The Challenge

Jane Street uses OCaml as its primary development platform. For those unfamiliar, OCaml is a powerful functional language—but also an incredibly obscure one. Originally built in France, it's most commonly used for theorem proving, formal verification, and writing programming languages.

At Jane Street, OCaml is used for everything. Web applications? Written in OCaml and transpiled to JavaScript. Vim plugins? OCaml transpiled to Vimscript. Even FPGA code is written using an OCaml library rather than Verilog.

This creates a problem: off-the-shelf AI tools don't work well for us. The reasons are straightforward:

  1. Models aren't trained on OCaml. There's a good chance Jane Street has more OCaml code internally than exists in the entire outside world combined.
  2. We've built custom everything. Our own build systems, distributed build environment, and code review system (called Iron). We develop on a giant monorepo stored in Mercurial, not Git. And 67% of the firm uses Emacs.
  3. We want flexibility. We want to apply LLMs across our development workflow—resolving merge conflicts, writing feature descriptions, suggesting code reviewers—without being limited by boundaries between systems.

Training Custom Models

At first glance, training custom models seems like overkill. It's expensive, time-consuming, and easy to get wrong. But a paper from Meta about their "Code Compose" project convinced us otherwise. They fine-tuned a model specifically for Hack, which shares OCaml's characteristic of being used primarily at one company.

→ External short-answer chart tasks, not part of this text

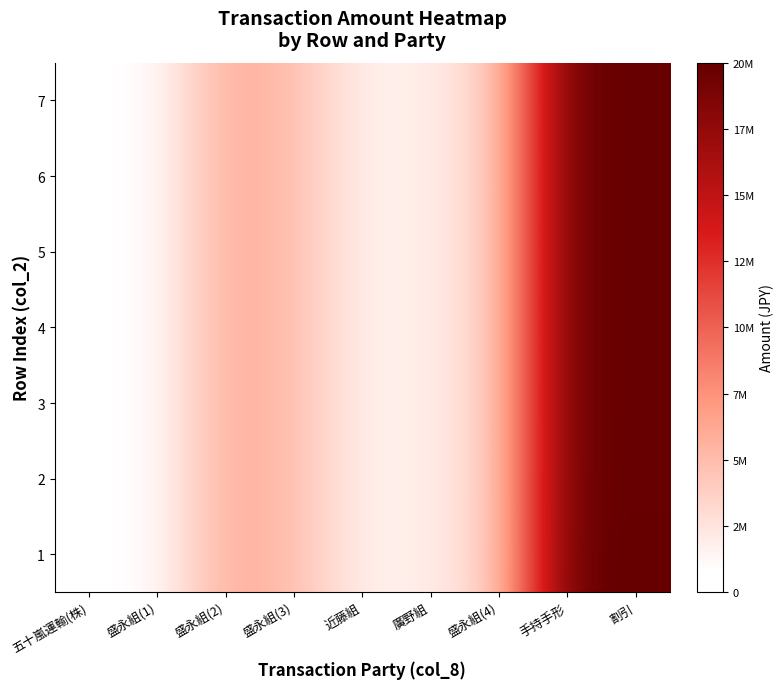

Reading left to right, extract all data points from this chart.

1: 五十嵐運輸(株)=841225	盛永組(1)=770000	盛永組(2)=5980000	盛永組(3)=4910000	近藤組=1600000	廣野組=1900000	盛永組(4)=3860000	手持手形=20000000	割引=20000000
2: 五十嵐運輸(株)=841225	盛永組(1)=770000	盛永組(2)=5980000	盛永組(3)=4910000	近藤組=1600000	廣野組=1900000	盛永組(4)=3860000	手持手形=19861225	割引=19861225
3: 五十嵐運輸(株)=841225	盛永組(1)=770000	盛永組(2)=5980000	盛永組(3)=4910000	近藤組=1600000	廣野組=1900000	盛永組(4)=3860000	手持手形=19861225	割引=19861225
4: 五十嵐運輸(株)=841225	盛永組(1)=770000	盛永組(2)=5980000	盛永組(3)=4910000	近藤組=1600000	廣野組=1900000	盛永組(4)=3860000	手持手形=19861225	割引=19861225
5: 五十嵐運輸(株)=841225	盛永組(1)=770000	盛永組(2)=5980000	盛永組(3)=4910000	近藤組=1600000	廣野組=1900000	盛永組(4)=3860000	手持手形=19861225	割引=19861225
6: 五十嵐運輸(株)=841225	盛永組(1)=770000	盛永組(2)=5980000	盛永組(3)=4910000	近藤組=1600000	廣野組=1900000	盛永組(4)=3860000	手持手形=19861225	割引=19861225
7: 五十嵐運輸(株)=841225	盛永組(1)=770000	盛永組(2)=5980000	盛永組(3)=4910000	近藤組=1600000	廣野組=1900000	盛永組(4)=3860000	手持手形=19861225	割引=19861225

We were naive at first. We thought we could just show a model our code and get back something that understood our libraries and idioms. That's not how it works.

To get good results, the model needs to see examples that match the shape of questions you'll actually ask. We needed a clear goal: generate diffs given a prompt. A developer writes a description of what they want, and the model suggests a potentially multi-file diff—up to 100 lines—that applies cleanly and has a good chance of type-checking.

Collecting Training Data

We needed examples in the form of context, prompt, and diff. Where do you get these?

Features (pull requests) seem promising—they have descriptions and code changes. But feature descriptions are written differently than what you'd type in an editor. Instead of paragraphs, developers just want to say "fix that error." Plus, features are often hundreds of lines, too large for training.

Commits are smaller but have the same problems. At Jane Street, commits are mostly checkpoints without meaningful descriptions.

Workspace snapshotting is what actually worked. Every 20 seconds, we capture snapshots of developer workstations along with build status. We look for patterns: green → red → green often indicates an isolated change. Red → green captures where a developer encountered and fixed an error. We capture the build error at the red state, then the diff to green—that's our training data.

For descriptions, we used an LLM to write detailed change descriptions, then filtered them down to match how a human would actually write a prompt.

Reinforcement Learning and Evaluation

Training data is only half the picture. Reinforcement learning is where models gain real power—aligning their output to what humans consider good code.

What is good code? It parses. In OCaml, it type-checks. Ideally, it compiles and passes tests.